BEGIN DATA FOR ANALYSIS
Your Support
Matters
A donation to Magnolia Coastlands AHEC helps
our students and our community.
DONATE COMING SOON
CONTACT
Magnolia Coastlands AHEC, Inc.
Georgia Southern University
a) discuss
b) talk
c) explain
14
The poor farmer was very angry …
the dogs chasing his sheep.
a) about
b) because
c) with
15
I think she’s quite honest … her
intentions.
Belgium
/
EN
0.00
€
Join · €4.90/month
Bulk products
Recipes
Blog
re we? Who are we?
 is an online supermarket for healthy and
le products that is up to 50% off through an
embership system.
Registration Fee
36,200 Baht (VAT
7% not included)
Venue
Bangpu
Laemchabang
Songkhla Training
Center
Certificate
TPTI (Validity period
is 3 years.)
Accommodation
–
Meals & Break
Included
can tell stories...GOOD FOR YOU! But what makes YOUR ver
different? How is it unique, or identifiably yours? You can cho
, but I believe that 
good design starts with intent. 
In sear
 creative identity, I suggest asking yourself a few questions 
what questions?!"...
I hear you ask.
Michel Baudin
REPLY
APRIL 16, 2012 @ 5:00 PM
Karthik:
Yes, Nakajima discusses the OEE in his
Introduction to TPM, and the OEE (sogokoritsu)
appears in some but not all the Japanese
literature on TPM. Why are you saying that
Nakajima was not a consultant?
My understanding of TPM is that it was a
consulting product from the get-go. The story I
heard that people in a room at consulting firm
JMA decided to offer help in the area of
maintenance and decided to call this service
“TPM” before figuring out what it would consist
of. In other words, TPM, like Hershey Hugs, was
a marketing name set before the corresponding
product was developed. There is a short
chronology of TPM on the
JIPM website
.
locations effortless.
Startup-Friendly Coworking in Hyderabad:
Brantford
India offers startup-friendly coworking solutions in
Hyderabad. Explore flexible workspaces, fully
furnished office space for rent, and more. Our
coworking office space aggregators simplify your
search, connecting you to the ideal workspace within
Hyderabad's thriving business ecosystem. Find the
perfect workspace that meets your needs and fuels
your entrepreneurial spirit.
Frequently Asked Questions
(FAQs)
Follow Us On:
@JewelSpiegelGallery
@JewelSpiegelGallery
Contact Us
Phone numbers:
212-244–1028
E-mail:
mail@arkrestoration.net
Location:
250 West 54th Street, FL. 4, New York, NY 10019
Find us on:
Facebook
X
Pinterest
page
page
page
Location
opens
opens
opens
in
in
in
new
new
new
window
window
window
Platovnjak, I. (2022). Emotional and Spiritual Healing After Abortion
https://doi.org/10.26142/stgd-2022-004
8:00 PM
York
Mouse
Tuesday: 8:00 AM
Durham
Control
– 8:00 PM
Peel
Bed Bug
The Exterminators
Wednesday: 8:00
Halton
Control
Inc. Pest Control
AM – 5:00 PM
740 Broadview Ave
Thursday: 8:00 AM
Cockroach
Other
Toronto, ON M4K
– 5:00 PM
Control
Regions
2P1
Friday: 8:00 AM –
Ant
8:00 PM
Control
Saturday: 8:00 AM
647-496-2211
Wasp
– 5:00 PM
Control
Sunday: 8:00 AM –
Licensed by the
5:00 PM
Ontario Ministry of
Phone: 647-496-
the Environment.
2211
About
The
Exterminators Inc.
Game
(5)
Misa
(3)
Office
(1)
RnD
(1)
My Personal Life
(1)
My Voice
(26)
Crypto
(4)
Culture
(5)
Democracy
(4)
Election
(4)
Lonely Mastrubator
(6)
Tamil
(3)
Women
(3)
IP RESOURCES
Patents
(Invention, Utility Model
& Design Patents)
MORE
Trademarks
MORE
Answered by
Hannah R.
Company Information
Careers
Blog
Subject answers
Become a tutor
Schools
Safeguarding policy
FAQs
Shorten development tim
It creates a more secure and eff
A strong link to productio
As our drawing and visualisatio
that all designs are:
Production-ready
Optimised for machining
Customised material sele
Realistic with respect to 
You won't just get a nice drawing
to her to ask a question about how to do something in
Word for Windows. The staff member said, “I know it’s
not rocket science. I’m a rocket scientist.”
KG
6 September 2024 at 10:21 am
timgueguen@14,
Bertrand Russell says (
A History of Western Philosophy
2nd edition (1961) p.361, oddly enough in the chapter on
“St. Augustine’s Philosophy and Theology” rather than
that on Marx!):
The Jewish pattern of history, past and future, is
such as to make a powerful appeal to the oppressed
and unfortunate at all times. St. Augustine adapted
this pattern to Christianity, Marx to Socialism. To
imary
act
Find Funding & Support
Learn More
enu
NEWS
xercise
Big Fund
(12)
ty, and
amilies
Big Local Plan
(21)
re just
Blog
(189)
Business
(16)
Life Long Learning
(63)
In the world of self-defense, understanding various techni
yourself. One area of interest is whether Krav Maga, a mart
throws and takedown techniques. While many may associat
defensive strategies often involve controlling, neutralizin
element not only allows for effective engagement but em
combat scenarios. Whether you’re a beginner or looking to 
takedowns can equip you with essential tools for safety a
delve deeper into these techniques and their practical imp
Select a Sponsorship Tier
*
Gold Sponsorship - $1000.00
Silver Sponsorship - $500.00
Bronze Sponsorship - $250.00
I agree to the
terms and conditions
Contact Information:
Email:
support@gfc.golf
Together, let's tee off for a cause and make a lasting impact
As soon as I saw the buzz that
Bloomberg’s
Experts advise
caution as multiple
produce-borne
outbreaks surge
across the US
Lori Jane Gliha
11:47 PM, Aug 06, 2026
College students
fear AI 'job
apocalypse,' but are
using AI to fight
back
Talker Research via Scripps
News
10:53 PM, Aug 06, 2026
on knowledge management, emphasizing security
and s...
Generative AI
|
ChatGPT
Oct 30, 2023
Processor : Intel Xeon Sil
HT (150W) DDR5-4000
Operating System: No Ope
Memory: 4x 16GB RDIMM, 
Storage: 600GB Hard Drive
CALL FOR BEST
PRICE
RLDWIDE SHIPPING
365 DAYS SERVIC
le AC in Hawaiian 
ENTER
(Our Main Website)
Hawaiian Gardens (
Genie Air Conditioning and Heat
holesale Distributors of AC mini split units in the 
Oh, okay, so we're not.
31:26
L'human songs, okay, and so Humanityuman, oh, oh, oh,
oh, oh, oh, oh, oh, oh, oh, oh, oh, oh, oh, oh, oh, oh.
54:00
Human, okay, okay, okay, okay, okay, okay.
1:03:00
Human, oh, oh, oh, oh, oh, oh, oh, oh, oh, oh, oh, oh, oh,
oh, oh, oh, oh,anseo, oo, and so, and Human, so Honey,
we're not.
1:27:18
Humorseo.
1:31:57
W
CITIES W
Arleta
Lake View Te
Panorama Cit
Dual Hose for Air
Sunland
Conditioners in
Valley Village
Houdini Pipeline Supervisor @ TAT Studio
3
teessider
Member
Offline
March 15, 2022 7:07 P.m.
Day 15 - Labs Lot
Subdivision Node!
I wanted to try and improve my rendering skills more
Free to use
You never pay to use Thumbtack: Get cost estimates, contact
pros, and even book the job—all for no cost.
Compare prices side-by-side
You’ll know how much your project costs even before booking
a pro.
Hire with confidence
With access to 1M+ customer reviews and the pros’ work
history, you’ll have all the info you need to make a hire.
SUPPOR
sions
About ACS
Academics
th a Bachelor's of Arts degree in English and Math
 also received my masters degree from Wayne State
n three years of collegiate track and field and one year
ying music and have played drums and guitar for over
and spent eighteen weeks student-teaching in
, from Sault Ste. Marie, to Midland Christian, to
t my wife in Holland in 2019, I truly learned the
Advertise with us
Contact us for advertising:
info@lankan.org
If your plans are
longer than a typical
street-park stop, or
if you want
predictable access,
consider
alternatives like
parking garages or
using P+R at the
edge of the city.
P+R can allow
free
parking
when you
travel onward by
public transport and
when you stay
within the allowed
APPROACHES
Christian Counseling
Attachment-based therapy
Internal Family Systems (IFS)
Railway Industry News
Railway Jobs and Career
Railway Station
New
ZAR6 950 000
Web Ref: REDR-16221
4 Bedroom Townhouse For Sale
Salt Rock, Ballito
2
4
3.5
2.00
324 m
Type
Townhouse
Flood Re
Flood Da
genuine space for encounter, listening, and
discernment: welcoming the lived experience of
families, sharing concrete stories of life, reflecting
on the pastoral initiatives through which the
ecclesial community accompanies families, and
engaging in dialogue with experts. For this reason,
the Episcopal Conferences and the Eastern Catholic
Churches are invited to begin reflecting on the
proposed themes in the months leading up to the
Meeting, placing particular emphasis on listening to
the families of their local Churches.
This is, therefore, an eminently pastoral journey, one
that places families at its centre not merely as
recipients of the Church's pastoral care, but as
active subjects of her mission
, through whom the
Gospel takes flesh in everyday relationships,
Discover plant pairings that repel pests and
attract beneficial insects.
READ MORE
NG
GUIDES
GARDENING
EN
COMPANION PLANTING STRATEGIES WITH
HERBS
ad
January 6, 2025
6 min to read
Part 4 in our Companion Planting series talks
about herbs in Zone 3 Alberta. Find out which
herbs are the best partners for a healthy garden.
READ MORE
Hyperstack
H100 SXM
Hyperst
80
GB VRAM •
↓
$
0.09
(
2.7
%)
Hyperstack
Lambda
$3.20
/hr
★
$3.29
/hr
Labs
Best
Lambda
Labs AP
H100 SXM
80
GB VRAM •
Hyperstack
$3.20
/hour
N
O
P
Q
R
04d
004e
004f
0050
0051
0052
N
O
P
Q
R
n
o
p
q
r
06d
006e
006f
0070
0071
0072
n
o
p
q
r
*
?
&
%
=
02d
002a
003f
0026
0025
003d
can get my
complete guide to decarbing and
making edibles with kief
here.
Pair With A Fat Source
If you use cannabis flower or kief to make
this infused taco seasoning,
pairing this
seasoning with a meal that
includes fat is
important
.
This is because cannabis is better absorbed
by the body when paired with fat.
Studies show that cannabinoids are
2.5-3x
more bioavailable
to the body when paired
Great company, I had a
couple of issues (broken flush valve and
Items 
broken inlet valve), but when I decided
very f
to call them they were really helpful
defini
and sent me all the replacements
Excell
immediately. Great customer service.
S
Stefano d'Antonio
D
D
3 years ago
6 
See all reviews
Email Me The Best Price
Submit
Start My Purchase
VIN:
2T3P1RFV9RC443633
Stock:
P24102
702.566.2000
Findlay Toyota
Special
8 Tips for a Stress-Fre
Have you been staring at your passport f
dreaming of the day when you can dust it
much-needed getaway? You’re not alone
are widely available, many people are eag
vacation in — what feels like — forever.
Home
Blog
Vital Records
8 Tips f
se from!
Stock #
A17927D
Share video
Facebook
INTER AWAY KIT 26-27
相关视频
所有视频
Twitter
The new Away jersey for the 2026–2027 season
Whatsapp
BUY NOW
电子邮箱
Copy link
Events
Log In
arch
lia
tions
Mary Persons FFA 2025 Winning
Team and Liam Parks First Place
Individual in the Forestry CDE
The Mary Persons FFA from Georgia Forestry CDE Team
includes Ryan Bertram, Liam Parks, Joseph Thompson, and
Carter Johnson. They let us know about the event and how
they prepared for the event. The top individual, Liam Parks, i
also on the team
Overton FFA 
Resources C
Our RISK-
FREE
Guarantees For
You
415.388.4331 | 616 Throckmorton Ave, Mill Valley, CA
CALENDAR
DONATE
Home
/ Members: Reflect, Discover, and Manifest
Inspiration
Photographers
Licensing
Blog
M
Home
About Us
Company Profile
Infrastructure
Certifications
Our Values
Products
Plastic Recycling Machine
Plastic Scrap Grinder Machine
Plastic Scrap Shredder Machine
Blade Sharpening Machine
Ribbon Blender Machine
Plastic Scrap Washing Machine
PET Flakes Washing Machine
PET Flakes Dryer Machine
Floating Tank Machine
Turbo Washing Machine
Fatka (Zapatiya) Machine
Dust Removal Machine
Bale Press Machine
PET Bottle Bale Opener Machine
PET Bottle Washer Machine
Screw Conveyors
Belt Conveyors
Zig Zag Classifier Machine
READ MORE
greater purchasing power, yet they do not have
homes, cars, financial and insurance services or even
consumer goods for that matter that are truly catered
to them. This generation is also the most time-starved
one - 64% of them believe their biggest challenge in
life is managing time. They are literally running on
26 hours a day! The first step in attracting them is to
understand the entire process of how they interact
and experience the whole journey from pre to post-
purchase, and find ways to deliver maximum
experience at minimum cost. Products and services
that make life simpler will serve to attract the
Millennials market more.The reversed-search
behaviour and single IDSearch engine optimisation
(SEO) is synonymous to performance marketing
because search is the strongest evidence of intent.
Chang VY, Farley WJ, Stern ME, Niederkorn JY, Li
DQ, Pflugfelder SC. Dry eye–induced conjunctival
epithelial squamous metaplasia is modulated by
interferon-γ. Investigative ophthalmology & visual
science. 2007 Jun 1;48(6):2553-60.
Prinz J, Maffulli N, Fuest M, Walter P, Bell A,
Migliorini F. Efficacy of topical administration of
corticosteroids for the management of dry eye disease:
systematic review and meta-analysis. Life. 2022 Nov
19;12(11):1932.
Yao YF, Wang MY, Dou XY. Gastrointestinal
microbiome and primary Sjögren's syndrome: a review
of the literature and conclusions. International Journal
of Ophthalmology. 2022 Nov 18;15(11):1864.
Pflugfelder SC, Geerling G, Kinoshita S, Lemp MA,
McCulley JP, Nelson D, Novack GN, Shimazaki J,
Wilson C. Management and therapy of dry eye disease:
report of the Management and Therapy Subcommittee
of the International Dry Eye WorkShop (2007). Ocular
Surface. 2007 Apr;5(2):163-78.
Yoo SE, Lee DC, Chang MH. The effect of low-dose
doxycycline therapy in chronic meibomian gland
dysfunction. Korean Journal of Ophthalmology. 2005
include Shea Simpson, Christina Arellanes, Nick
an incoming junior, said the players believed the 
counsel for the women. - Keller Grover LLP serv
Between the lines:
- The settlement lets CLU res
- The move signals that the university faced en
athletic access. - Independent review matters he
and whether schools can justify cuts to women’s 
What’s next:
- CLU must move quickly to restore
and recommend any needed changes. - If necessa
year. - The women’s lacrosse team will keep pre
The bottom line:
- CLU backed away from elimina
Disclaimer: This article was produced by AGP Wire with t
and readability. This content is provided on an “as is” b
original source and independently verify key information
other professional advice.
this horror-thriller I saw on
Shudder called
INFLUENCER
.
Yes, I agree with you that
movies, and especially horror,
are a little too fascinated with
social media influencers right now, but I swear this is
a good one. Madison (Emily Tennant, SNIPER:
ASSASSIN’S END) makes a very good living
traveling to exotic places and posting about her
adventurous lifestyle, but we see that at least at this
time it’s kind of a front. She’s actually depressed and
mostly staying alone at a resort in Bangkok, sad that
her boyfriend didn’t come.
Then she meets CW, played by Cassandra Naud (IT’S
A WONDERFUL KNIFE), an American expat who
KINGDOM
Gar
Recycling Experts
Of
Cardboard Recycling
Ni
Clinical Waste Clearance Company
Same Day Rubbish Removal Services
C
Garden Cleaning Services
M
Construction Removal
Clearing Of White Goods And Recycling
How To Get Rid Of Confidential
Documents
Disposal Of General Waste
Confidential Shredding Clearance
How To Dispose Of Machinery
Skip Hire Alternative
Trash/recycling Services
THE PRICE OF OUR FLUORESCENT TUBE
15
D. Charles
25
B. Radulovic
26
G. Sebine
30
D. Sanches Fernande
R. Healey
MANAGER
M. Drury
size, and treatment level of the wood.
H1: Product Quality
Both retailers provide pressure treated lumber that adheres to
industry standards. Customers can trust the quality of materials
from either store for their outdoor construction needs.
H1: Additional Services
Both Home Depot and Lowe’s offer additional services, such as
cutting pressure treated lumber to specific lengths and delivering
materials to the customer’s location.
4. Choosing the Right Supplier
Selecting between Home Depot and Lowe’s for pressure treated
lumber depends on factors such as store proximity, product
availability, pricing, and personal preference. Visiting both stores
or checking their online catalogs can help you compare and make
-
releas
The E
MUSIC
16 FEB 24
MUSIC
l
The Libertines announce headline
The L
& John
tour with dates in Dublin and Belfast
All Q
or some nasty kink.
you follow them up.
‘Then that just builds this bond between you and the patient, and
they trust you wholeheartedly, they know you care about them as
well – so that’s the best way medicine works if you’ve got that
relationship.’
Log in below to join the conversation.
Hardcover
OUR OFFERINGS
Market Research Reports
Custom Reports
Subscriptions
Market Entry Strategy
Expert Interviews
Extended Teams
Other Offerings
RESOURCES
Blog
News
END DATA FOR ANALYSIS
REQUIREMENT →
Rewrite the rows starting at the first one and ending at the line containing "is an online supermarket for healthy and", with "Bulk products" replaced by "Bulk goods" and nothing else changed.

TASK RESULT →
Your Support
Matters
A donation to Magnolia Coastlands AHEC helps
our students and our community.
DONATE COMING SOON
CONTACT
Magnolia Coastlands AHEC, Inc.
Georgia Southern University
a) discuss
b) talk
c) explain
14
The poor farmer was very angry …
the dogs chasing his sheep.
a) about
b) because
c) with
15
I think she’s quite honest … her
intentions.
Belgium
/
EN
0.00
€
Join · €4.90/month
Bulk goods
Recipes
Blog
re we? Who are we?
 is an online supermarket for healthy and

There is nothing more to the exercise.